All of lore.kernel.org
 help / color / mirror / Atom feed
From: Pavel Emelyanov <xemul@parallels.com>
To: Miklos Szeredi <miklos@szeredi.hu>
Cc: "fuse-devel@lists.sourceforge.net"
	<fuse-devel@lists.sourceforge.net>,
	Alexander Viro <viro@zeniv.linux.org.uk>,
	linux-fsdevel <linux-fsdevel@vger.kernel.org>,
	James Bottomley <jbottomley@parallels.com>,
	Kirill Korotaev <dev@parallels.com>
Subject: Re: [PATCH 10/10] mm: Account for WRITEBACK_TEMP in balance_dirty_pages
Date: Fri, 27 Jul 2012 08:01:00 +0400	[thread overview]
Message-ID: <5012127C.8070203@parallels.com> (raw)
In-Reply-To: <87wr22b3tn.fsf@tucsk.pomaz.szeredi.hu>

On 07/17/2012 11:11 PM, Miklos Szeredi wrote:
> Pavel Emelyanov <xemul@parallels.com> writes:

Miklos, sorry for the late response. Please, find the answers inline.

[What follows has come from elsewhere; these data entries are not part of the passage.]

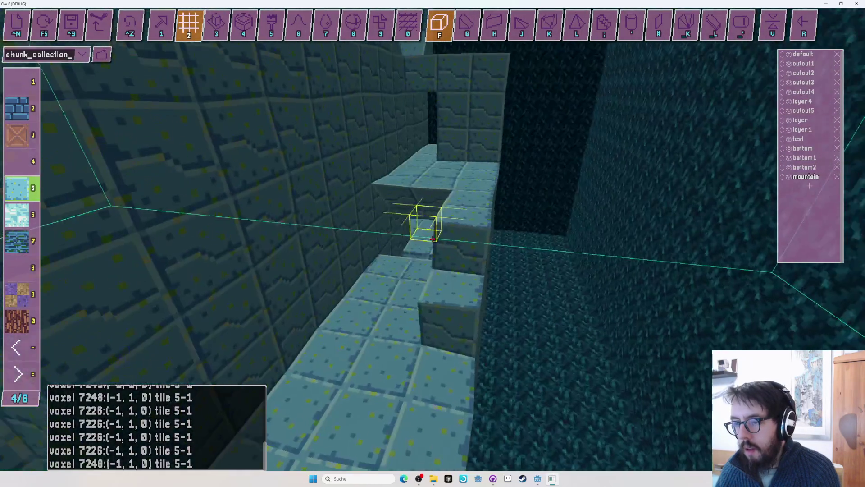
key("p")
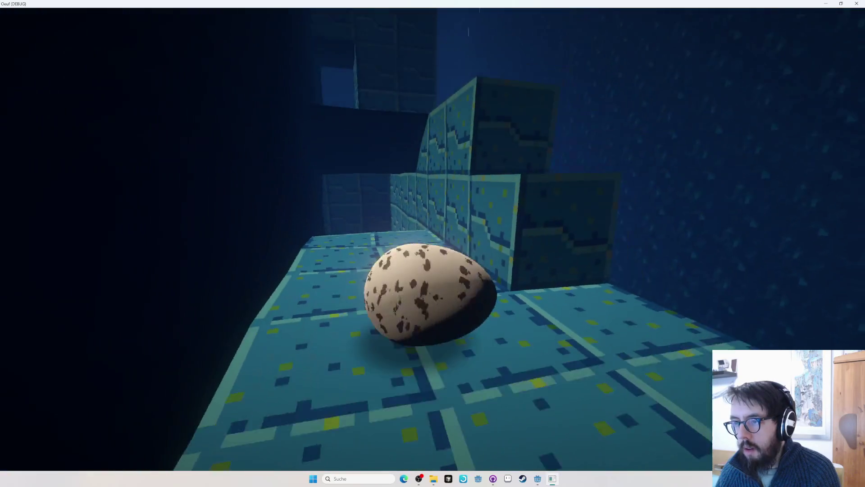
Hop the egg onto the upper ledge, roll it through the corner onto the narrow bridge, then return to editing
key("space")
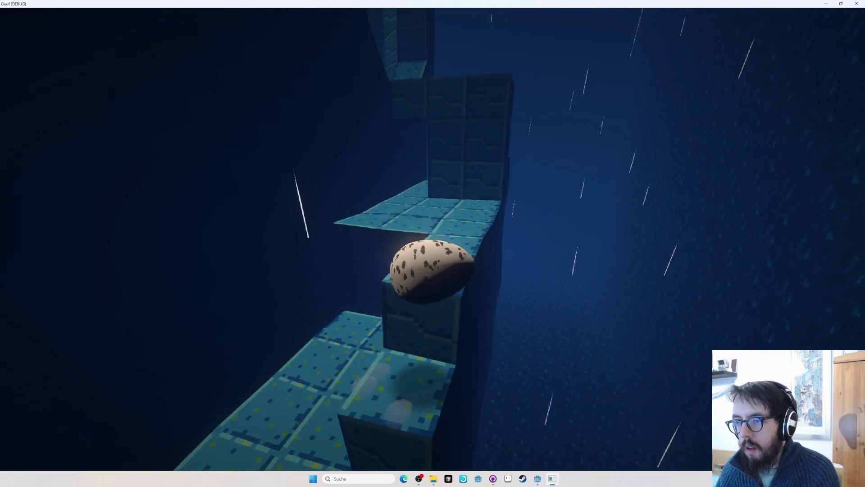
key("w")
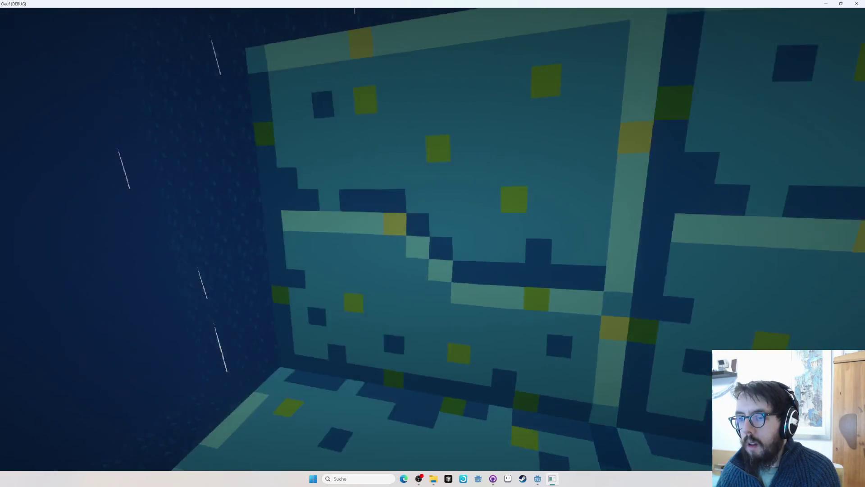
key("Tab")
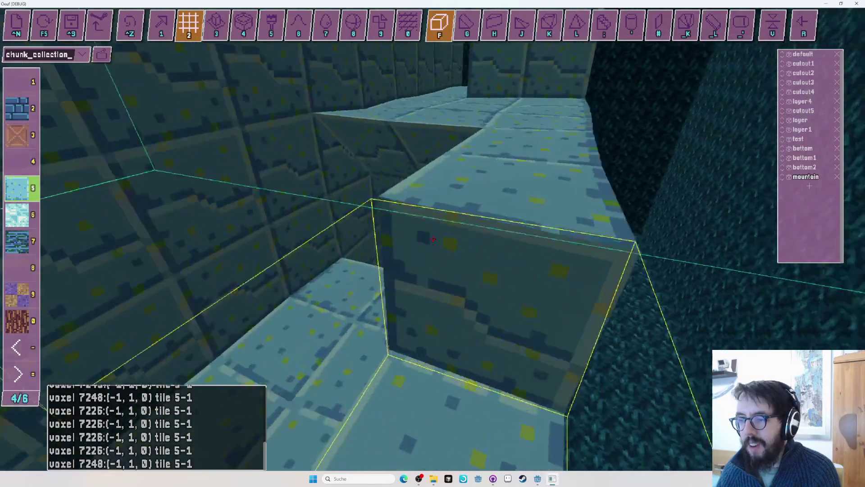
key("Tab")
key("w")
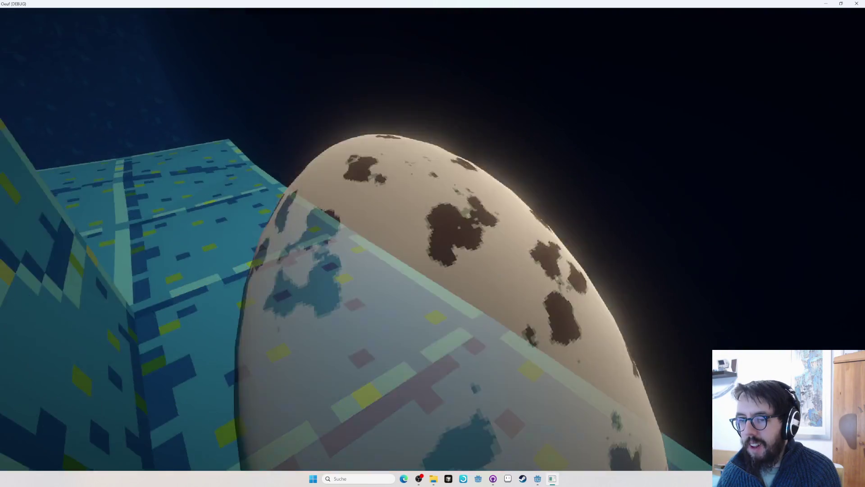
key("w")
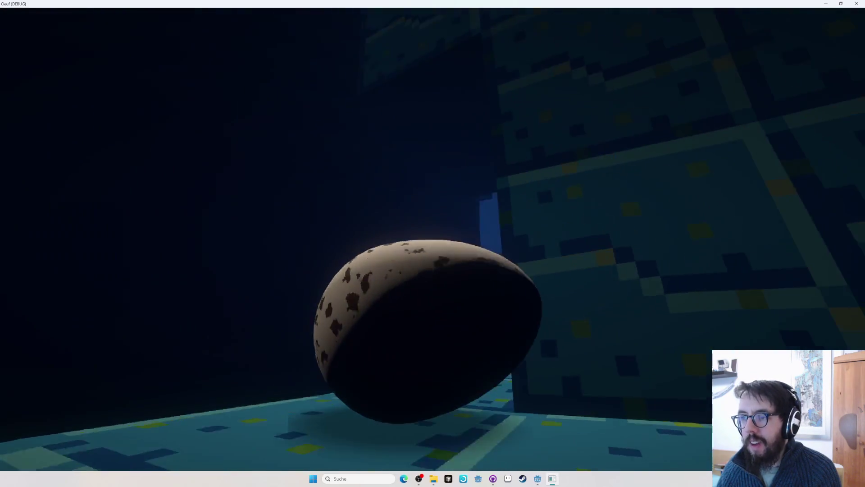
key("w")
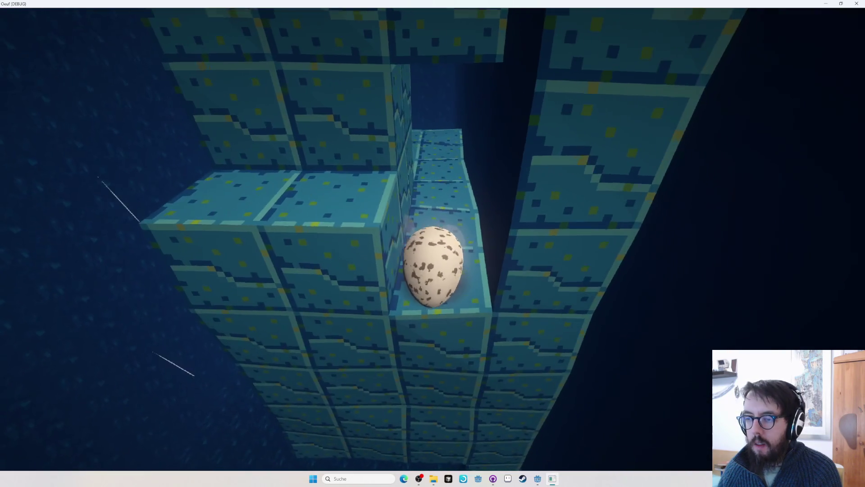
key("Tab")
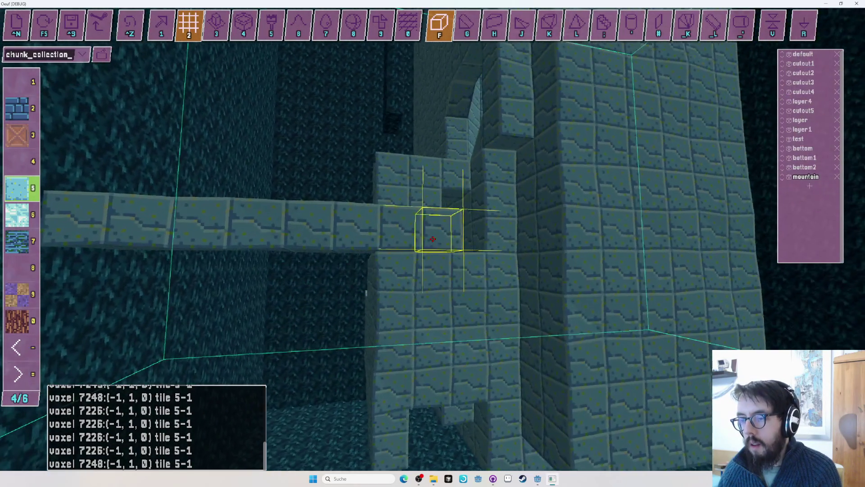
Playtest the walkway with F5, then delete the blocks in the marked L-shaped region
left_click_drag(432, 238, 432, 239)
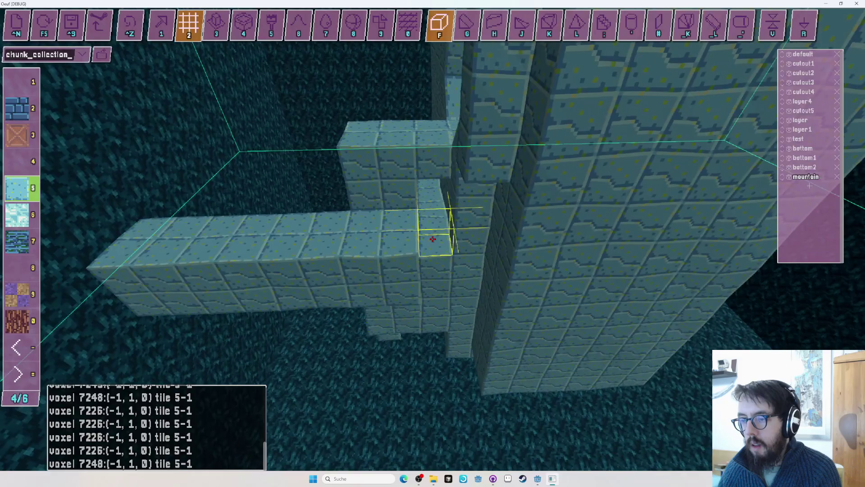
key("F5")
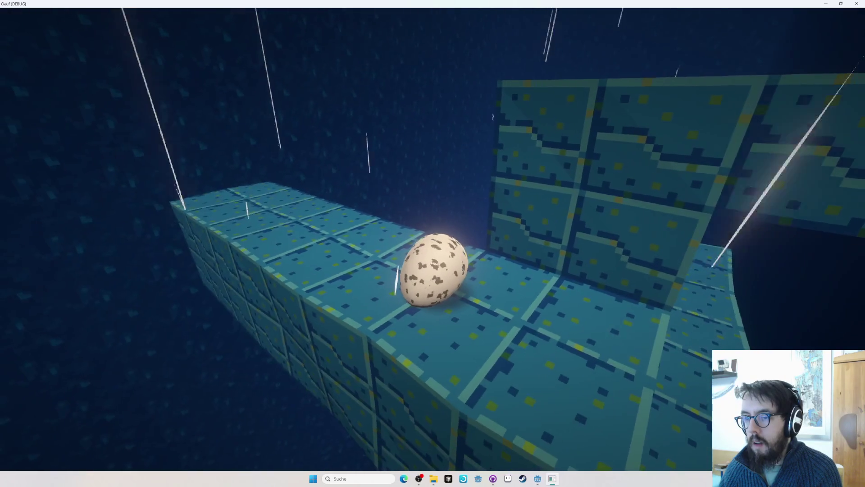
key("F5")
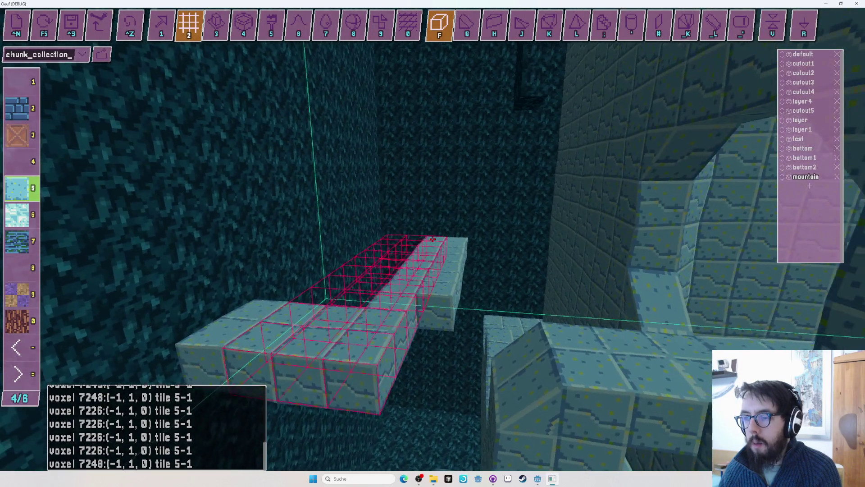
left_click(432, 239)
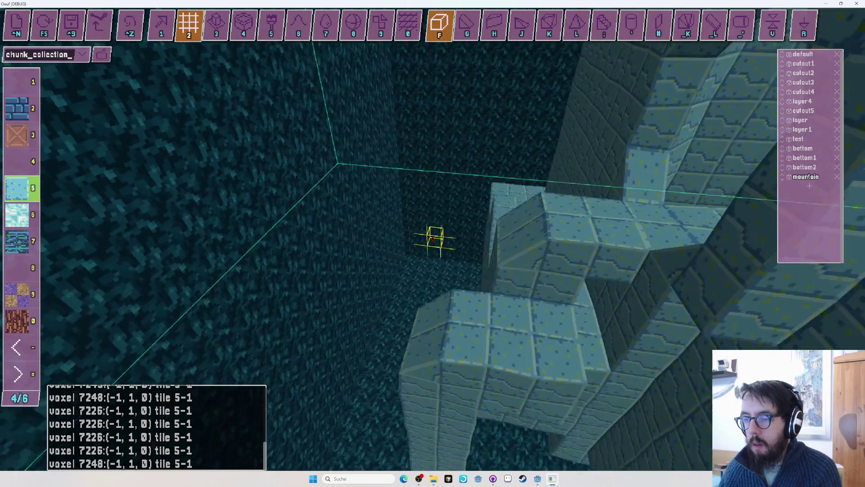
Playtest the egg on the edited ledges with F5 several times, then enter play mode again
key("F5")
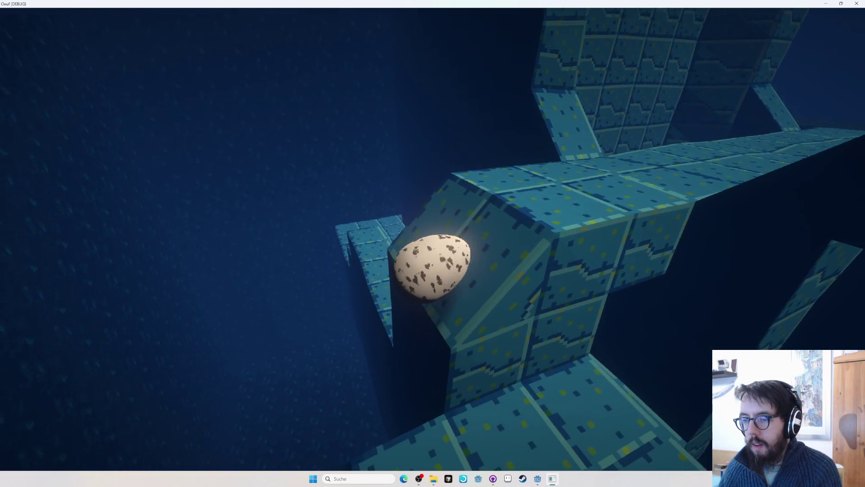
key("F5")
key("F5")
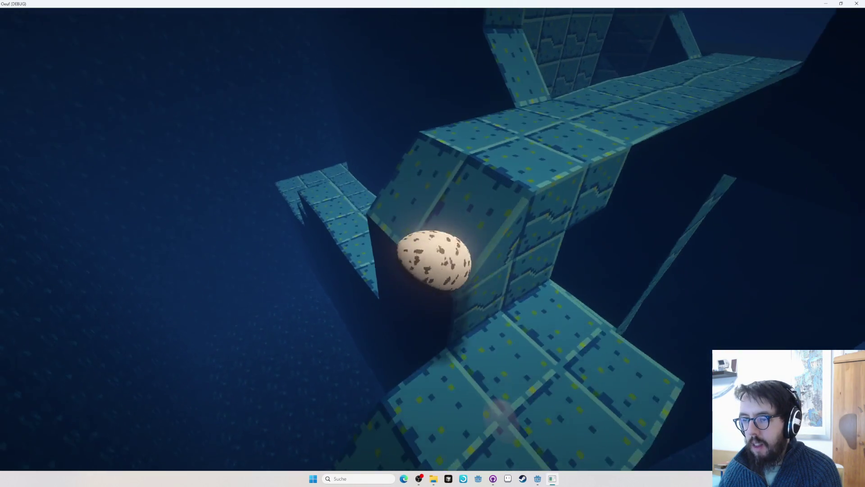
key("F5")
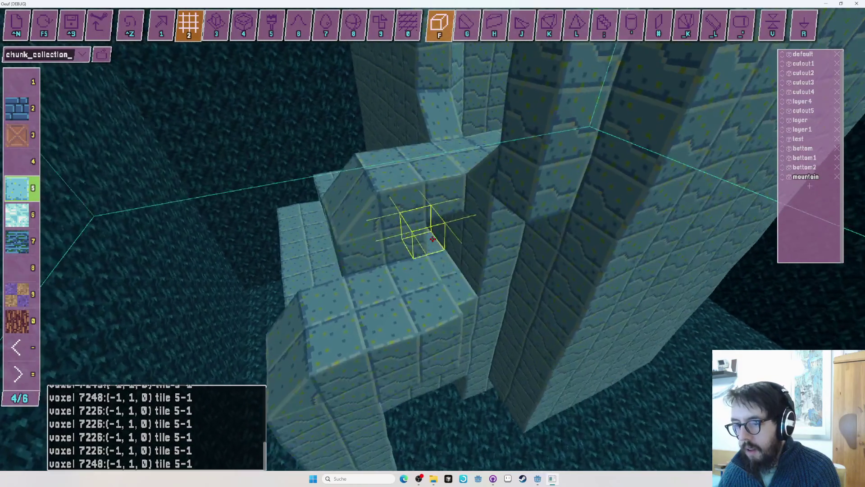
key("Tab")
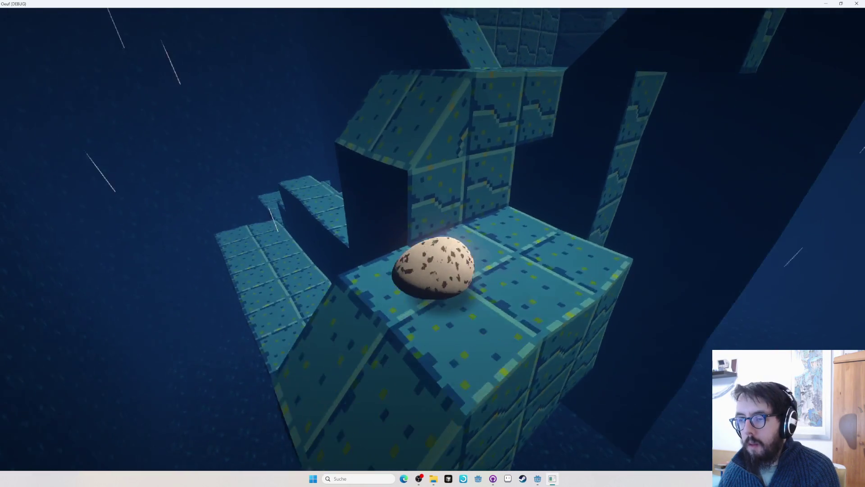
Return to the editor and switch to plain cube blocks in single-voxel mode
key("Tab")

>> On 07/13/2012 08:57 PM, Miklos Szeredi wrote:
>>> Pavel Emelyanov <xemul@parallels.com> writes:
>>>
>>>> Make balance_dirty_pages start the throttling when the WRITEBACK_TEMP
>>>> counter is hight ehough. This prevents us from having too many dirty
>>>> pages on fuse, thus giving the userspace part of it a chance to write
>>>> stuff properly.
>>>>
>>>> Note, that the existing balance logic is per-bdi, i.e. if the fuse
>>>> user task gets stuck in the function this means, that it either
>>>> writes to the mountpoint it serves (but it can deadlock even without
>>>> the writeback) or it is wrting to some _other_ dirty bdi and in the
>>>> latter case someone else will free the memory for it.
>>>
>>> This is not just about deadlocking.  Unprivileged fuse filesystems
>>> should not impact the operation of other filesystems.  I.e. a fuse
>>> filesystem which is not making progress writing out pages shouln't cause
>>> a write on an unrelated filesystem to block.
>>>
>>> I believe this patch breaks that promise.
>>
>> Hm... I believe it does not, and that's why.
>>
>> When a task writes to some bdi the balance_dirty_pages will evaluate the
>> amount of time to block this task on based on this bdi dirty set counters.
>> The global stats are only used to a) check whether this decision should be
>> made at all
> 
> Okay, maybe I'm blind but if this is true, then how is
> balance_dirty_pages() supposed to ensure that the per-bdi limit is not
> exceeded?

The balance_dirty_pages logic is _very_ roughly the the following:

Let this_bdi be a bdi the current task is writing to
Let D be the total amount of dirty and writeback memory (and writeback_tmp after this patch)
Let L be the limit of dirty memory (L = ram_size * ratio)
Let d be the amount of dirty and writeback on this_bdi
And let l be the limit of dirty memory on this_bdi

With that the balancer logic look like

while (1) {
	if (D < L)
		return;

	start_background_writeback(this_bdi);

	if (d < l)
		return;

	timeout = get_sleep_timeout(d, l, D, L);
	shcedule_timeout(timeout);
}

The d and l are calculated out of the D and L using this_bdi and global IO completions
proportions (with more complexity, but still).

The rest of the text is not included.